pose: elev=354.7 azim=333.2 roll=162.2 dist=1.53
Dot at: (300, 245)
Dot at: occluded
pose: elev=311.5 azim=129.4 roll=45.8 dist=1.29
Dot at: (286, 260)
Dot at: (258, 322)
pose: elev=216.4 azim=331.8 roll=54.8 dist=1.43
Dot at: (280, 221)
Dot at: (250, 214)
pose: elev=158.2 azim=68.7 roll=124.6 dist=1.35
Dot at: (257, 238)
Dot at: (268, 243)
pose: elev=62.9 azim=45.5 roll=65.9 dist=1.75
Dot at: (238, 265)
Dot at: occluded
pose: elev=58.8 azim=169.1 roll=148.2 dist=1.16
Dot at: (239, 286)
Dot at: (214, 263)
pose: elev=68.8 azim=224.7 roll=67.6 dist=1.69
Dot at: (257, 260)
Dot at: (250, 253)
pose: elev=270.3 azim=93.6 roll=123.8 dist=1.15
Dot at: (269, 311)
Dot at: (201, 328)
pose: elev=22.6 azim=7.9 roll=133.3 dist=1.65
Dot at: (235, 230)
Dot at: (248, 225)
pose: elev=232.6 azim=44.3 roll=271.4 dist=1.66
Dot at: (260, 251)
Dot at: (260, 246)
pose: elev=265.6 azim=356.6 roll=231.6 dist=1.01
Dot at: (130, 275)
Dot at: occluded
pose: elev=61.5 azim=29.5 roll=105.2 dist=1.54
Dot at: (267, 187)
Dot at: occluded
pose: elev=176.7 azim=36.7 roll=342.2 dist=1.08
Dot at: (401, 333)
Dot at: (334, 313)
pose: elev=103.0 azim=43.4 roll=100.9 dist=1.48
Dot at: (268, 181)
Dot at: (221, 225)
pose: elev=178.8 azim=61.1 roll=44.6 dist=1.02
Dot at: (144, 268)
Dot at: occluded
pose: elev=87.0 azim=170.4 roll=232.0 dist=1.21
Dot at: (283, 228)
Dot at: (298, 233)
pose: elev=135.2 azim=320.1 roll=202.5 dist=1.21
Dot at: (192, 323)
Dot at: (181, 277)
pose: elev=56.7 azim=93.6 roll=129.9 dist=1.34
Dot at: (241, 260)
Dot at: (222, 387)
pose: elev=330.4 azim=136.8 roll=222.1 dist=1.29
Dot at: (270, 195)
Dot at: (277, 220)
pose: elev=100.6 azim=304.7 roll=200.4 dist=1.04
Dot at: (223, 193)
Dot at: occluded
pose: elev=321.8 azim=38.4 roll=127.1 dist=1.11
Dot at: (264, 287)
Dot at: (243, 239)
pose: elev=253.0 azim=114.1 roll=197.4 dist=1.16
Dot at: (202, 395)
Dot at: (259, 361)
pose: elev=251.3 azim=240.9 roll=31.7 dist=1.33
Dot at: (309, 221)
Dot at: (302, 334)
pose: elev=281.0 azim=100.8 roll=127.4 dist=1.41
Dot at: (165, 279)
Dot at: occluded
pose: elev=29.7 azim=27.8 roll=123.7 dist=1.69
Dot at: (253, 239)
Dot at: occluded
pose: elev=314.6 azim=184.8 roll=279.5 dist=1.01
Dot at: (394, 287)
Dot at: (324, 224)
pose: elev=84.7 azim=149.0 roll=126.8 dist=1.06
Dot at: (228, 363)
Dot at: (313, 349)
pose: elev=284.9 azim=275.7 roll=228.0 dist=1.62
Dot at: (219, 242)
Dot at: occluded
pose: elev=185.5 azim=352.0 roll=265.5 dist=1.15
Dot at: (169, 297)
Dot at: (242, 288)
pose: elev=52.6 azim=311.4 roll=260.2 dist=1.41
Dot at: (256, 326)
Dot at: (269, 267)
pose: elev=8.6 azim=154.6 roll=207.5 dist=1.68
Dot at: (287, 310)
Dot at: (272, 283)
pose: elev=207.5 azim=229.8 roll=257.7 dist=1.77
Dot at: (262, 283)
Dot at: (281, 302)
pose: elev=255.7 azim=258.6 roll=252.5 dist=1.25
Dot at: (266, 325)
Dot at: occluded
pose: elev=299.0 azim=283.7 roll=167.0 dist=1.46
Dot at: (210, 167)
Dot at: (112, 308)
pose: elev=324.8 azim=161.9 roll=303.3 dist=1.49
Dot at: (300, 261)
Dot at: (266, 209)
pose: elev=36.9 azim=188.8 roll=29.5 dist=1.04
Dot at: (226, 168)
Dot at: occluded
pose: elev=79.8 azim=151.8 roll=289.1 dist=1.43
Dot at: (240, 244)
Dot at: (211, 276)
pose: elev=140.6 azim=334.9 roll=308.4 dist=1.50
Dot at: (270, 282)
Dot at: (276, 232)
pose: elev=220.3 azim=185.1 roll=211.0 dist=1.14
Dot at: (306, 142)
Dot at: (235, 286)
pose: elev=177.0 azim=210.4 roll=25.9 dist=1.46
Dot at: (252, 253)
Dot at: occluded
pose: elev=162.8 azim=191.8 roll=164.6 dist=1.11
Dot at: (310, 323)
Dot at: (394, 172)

--------------------------------

:: THE REQUEST ::
Can you rewrite the rows in the part that opens with the line containing "pose: elev=36.9 azim=188.8" and closes with the last of the rows, changing "pose" to "camera" everywhere in that part and keeping everything else unchanged?

:: RESULT OF THE TASK ::
camera: elev=36.9 azim=188.8 roll=29.5 dist=1.04
Dot at: (226, 168)
Dot at: occluded
camera: elev=79.8 azim=151.8 roll=289.1 dist=1.43
Dot at: (240, 244)
Dot at: (211, 276)
camera: elev=140.6 azim=334.9 roll=308.4 dist=1.50
Dot at: (270, 282)
Dot at: (276, 232)
camera: elev=220.3 azim=185.1 roll=211.0 dist=1.14
Dot at: (306, 142)
Dot at: (235, 286)
camera: elev=177.0 azim=210.4 roll=25.9 dist=1.46
Dot at: (252, 253)
Dot at: occluded
camera: elev=162.8 azim=191.8 roll=164.6 dist=1.11
Dot at: (310, 323)
Dot at: (394, 172)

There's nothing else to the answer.